More states seem to be jumping on the bandwagon to address the issues surrounding joint employer liability which were raised to a new level by the Labor Relations Board’s Browning Ferris decision earlier this year. Michigan has joined, as of today, and Virginia and Wisconsin may join other states, including Texas, Tennessee and Louisiana, which have already passed legislation aimed at protecting franchisors from being considered a joint employer with their franchisees. Below is a summary of the legislation.
In Michigan, SB 492 and SB 493 were introduced in the House and the Senate in November. They both limit a franchisor’s liability to the franchisee in the employment context. Both bills were passed and signed by the Governor and will become effective today. This legislation effects many statutes including those dealing with franchise investment, worker’s compensation, employment and wages.
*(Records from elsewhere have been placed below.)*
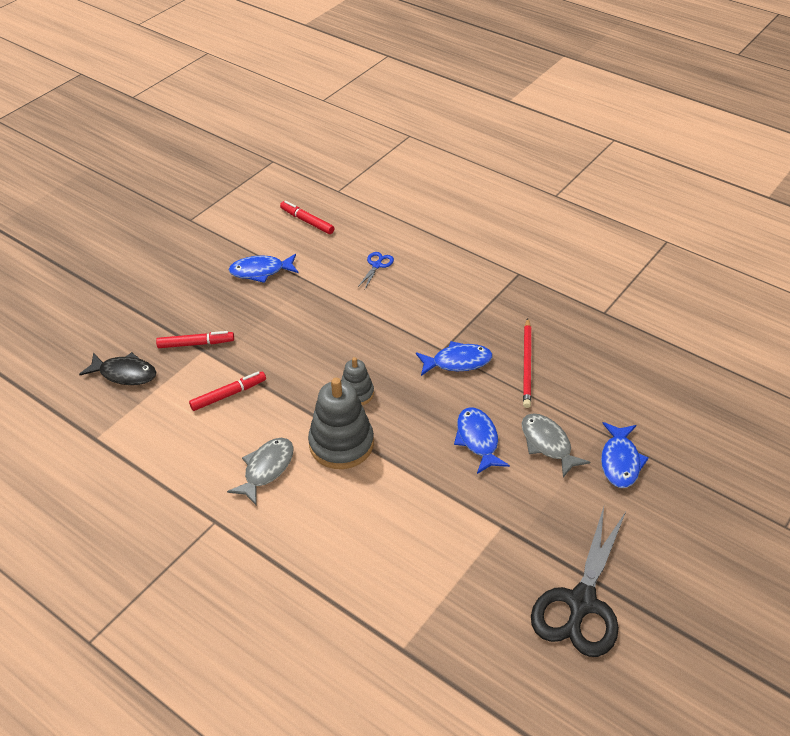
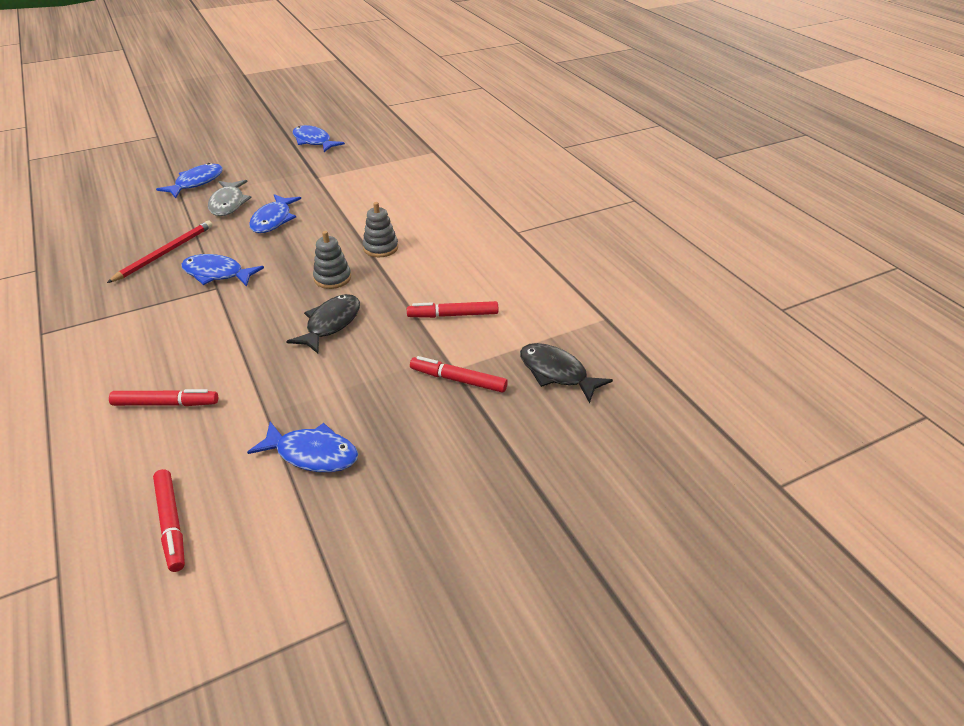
camera: 155 degrees left, 5 degrees down
grey fish [227,438,294,505] -> none
grey stacking toy [308,378,374,469] -> grey stacking toy [363,202,398,257], size x0.56
blue scissors [358,252,394,289] -> red marker [109,389,218,406]
black scissors [531,507,626,657] -> blue fish [293,125,345,152]
none -> black fish [286,294,360,353]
The language of the bills reads as follows “To the extent allocation of employer responsibilities between the franchisor and franchisee is permitted by law, the franchisee shall be considered the sole employer of workers for whom it provides a benefit plan or pays wages except as otherwise specifically provided in the Franchise Agreement.”
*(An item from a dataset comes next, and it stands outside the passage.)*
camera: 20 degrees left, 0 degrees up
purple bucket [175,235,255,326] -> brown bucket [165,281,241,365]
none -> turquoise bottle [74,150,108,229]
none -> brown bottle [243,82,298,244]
Virginia House Bill No. 18 proposes to add language to the definition of “employee” in section 40.1-2 of the Virginia Code to clarify that a franchisee’s employee shall not also be considered the employee of a franchisor. The proposed additional language is: “Notwithstanding any voluntary agreement entered into between the U.S. Department of Labor and a franchisee, neither a franchisee or a franchisee’s employee shall be deemed to be an employee of the franchisee’s franchisor for any purpose.” This has been referred to the Committee on Commerce and Labor.
In Wisconsin, Senate Bill 422 and Assembly Bill 578 were introduced in early December. Both have been referred to committee. They follow the intent of both the Michigan and Virginia legislation in protecting the franchisor in the employment-related context by clarifying when the franchisor can be deemed an employer of their franchisee’s employees. The following language is proposed to be added to multiple statutes in Wisconsin: “…a franchisor is not considered to be an employer of a franchisee or of an employee of a franchisee, unless any of the following applies: (a) The franchisor has agreed in writing to assume that role. (b) The franchisor has been found by the department or the division to have exercised a type or degree of control over the franchisee or the franchisee’s employees that is not customarily exercised by a franchisor for the purpose of protecting the franchisor’s trademarks and brand.”
We will continue to track these legislative developments.